2020-11-23 22:50:07.408 [INFO][8] startup.go 244: Clearing out-of-date IPv4 address from this node IP=""
2020-11-23 22:50:07.477 [WARNING][8] startup.go 1187: Terminating
Calico node failed to start
Editing the pod yml shows:
- name: FELIX_IPV6SUPPORT
value: "false"
It doesn't seem to let me save any changes to that, but hopefully after that it works completely.
Edit: Also I believe this documentation may be useful to solve this: https://docs.projectcalico.org/networking/ipv6#enabling-ipv6-support-in-calico
I'm not sure where to go from here. I'm guessing calico has something to do with ingress not working on secondary nodes - I spun up nginx and enabled / added ingress. I can only load nginx when hitting the ip of the master node which has the pod, but not the second node. It's my understanding that the internal "service" for the nginx deployment should be reachable from both nodes so that I can load balance requests between all nodes and have requests be shuttled to the correct node depending on where the pods are.

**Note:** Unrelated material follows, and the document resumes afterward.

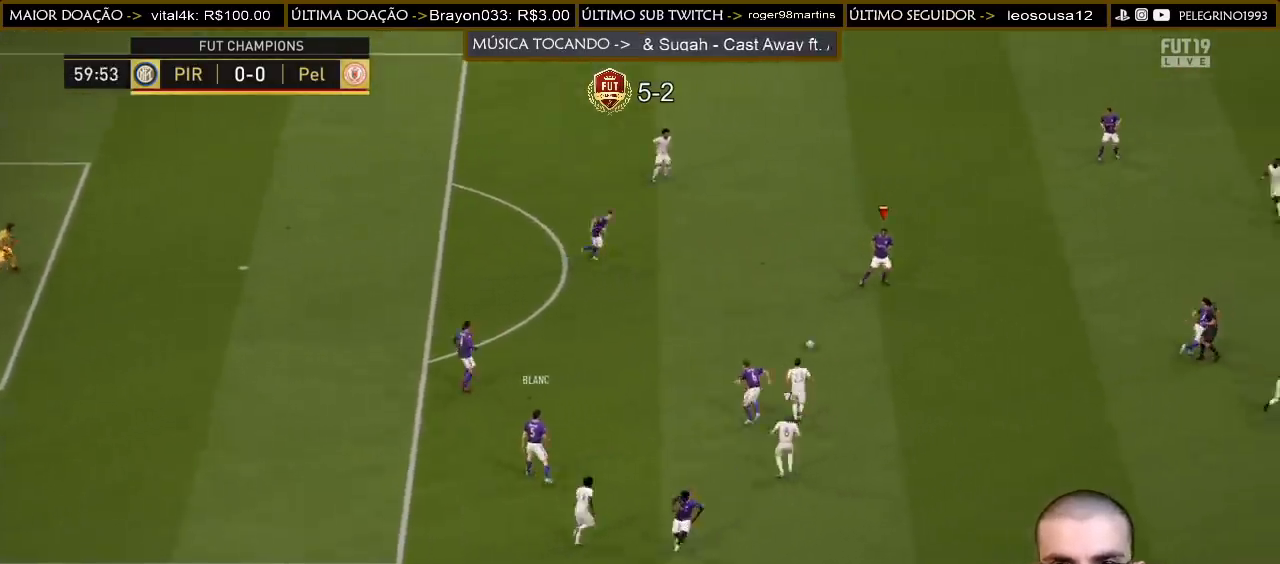
{"buttons": [], "left_stick": "right", "right_stick": "center", "events": [[33, "R2", "up"]]}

@ktsakalozos Is there enough information here to hand off the issue? I'm a docker noob so I don't have any business poking around calico.
This issue has been automatically marked as stale because it has not had recent activity. It will be closed if no further activity occurs. Thank you for your contributions.
The issue is not stale.
microk8s still not handles IPv6 properly.
# microk8s join 2001:db8:ac7:8901:f05d:7b70:e348:fef8:25000/11111111112222222222333333333344/eeffffffffff
Contacting cluster at 2001
Connecting to cluster failed with nonnumeric port: 'db8'.
It seems the
microk8s join
script doesn't handle ipv6 addresses at all. My nodes use an ipv6 overlay network to communicate and cannot reach each other over ipv4. Maybe adding a -6 flag is a good solution, or potentially detecting the ipv6 format.I tried to fix it with this patch:
But I just realized that it seems whatever is on port 25000 is only on the lan ipv4 address of my first node. Going off this documentation and port scanning both the v4 and v6 address, it seems that out of the box, port 25000 is the only one that is v4 only for some reason. Maybe it will work once that's fixed.